No. 51206 - Photo. courtesy of Liverpool Locomotive Preservation Group.

In 1922 the L&YR joined with the LNWR Company, but both were swallowed up into the London, Midland  and  Scottish Railway at the 1923 Pre-Grouping.
The L&YR was always self-sufficient for locomotives and rolling stock and built its own railway works in 1884 at Horwich. By 1892 Horwich had become a railway town and the works had grown to include five erecting shops, iron and steel foundries, signal and point shops, a chain foundry and its own gas and electricity plants.By 1894 no less than 300 new locomotives had been built, sometimes at the rate of two per week.
Included in this impressive production were the B7 class 0-4-0 saddle tanks, or “pugs” as they became known. Introduced in 1891 and designed by John Aspinall, a total of 57 such locos were built at Horwich between 1891 and 1920. They were built in six batches under Aspinall, between 1891-99 and George Hughes between 1904 and 1910. Hughes had become CME of the L&YR in 1904.

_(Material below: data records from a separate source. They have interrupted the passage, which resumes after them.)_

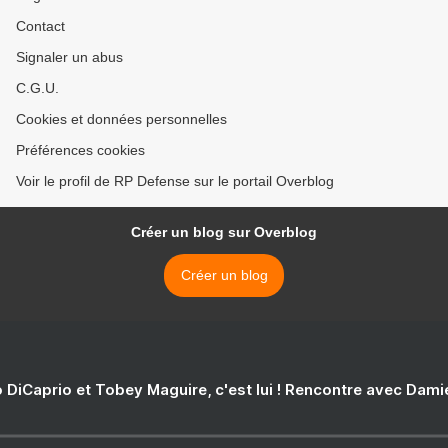
Contact
Signaler un abus
C.G.U.
Cookies et données personnelles
Préférences cookies
Voir le profil de RP Defense sur le portail Overblog
Créer un blog sur Overblog
Créer un blog
 DiCaprio et Tobey Maguire, c'est lui ! Rencontre avec Dam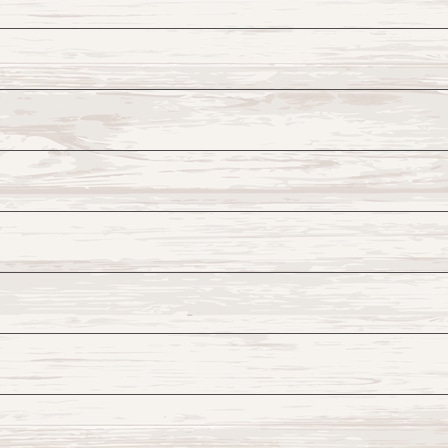
て、外箱はゼロ・ウェイストに配慮し リサイクルダンボール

With a total weight of only 21.25 tons, wheels of 3’0” diameter and a wheelbase of only 5’9” the Pug’s prime purpose was shunting duties on docksides and yards where their short wheelbase allowed them to negotiate any sidings or tight radius curved track. The Pugs were given running numbers in the L&YR build sequence, so preserved Pug number 68 later became LMS number 11218 and BR number 51218.

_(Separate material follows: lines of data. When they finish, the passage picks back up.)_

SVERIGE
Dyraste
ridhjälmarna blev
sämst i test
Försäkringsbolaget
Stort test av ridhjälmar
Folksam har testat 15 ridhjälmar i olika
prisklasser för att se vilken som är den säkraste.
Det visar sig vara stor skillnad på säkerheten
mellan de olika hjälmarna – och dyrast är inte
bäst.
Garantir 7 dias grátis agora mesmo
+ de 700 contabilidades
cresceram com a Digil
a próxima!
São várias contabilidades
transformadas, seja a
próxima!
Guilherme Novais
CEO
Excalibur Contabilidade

Of the 57 Pugs built, two were withdrawn in 1926 having never received LMS numbers, whilst a further seven were sold by the LMS to private owners between 1931 and 1937. Twenty three survived to work for British Railways with the last of the class being withdrawn in 1964. 
The Pugs had some unusual design features including dumb buffers, open cabs, protective covers over the slide bars and crossheads and a swivelling smoke hood to deflect the blast from the chimneys on some of the locos which operated in warehouses or areas with low headrooms.

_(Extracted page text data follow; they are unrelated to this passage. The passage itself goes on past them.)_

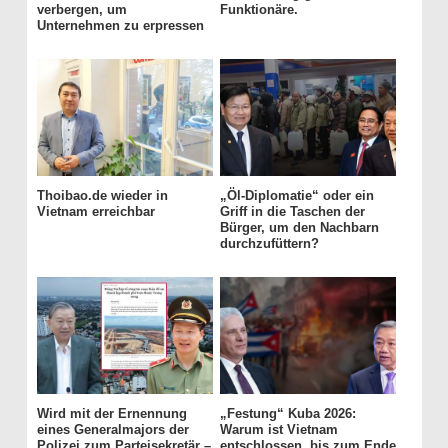
verbergen, um
Funktionäre.
Unternehmen zu erpressen
Thoibao.de wieder in
„Öl-Diplomatie“ oder ein
Vietnam erreichbar
Griff in die Taschen der
Bürger, um den Nachbarn
durchzufüttern?
Wird mit der Ernennung
„Festung“ Kuba 2026:
eines Generalmajors der
Warum ist Vietnam
Polizei zum Parteisekretär –
entschlossen, bis zum Ende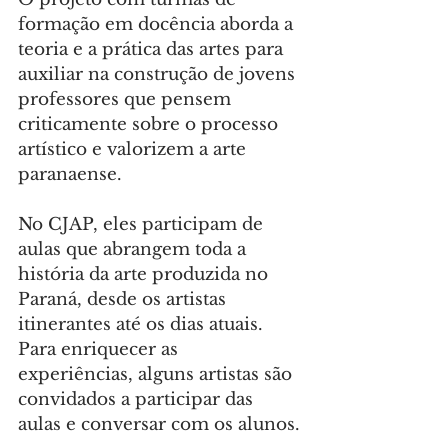
formação em docência aborda a 
teoria e a prática das artes para 
auxiliar na construção de jovens 
professores que pensem 
criticamente sobre o processo 
artístico e valorizem a arte 
paranaense.
No CJAP, eles participam de 
aulas que abrangem toda a 
história da arte produzida no 
Paraná, desde os artistas 
itinerantes até os dias atuais. 
Para enriquecer as 
experiências, alguns artistas são 
convidados a participar das 
aulas e conversar com os alunos.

Two Pugs survive today - Number 51218 had a varied working life ending up shedded at Preston by 1950, followed by spells at Monument Lane, Crewe South, Bank Hall, Widnes, Bristol Barrow Road, Swansea East Dock and Neath, from where she was withdrawn in 1964. 51218 went straight in to preservation and arrived at Haworth, on the KWVR in 1965 - their first preserved steam loco. Retubed in 1974 for the Stockton and Darlington parade, 51218 celebrated her 75th anniversary in steam in1976. Thereafter the loco fell into disuse. An appeal was launched in 1996 to overhaul the loco in time for her centenary in 2001. In fact, this appeal was so successful that the loco was overhauled by contractors and returned to steam in 1997. The loco has since operated on the KWVR, the East Lancs Railway, Southport Steam Centre, Cheddleton, Bristol Harbour, and the Middleton Railway. 51218 regularly runs on the KWVR, where she has made a nice niche as “Percy” from the “Thomas” stories. 51218 has been invited to attend the Shildon event in August 2000.
The other survivor, number 19, has had a very different life. Built in 1910, she became LMS number 11243, but was sold in 1931 to John Mowlem for use on a major contract at Southampton Docks where she was named ‘Bassett’. Four years later she was moved to London, was re-named ‘Prince’ and operated at the Charlton works of United Glass Bottle Manufacturers Ltd, whose site is now occupied by the Millennium Dome. Number 19 came into preservation in the late 1960s, being purchased by the L&YR Society at Haworth. She has been loaned as a static exhibit to Southport Steam Centre and is now on their new site at Preston Docks.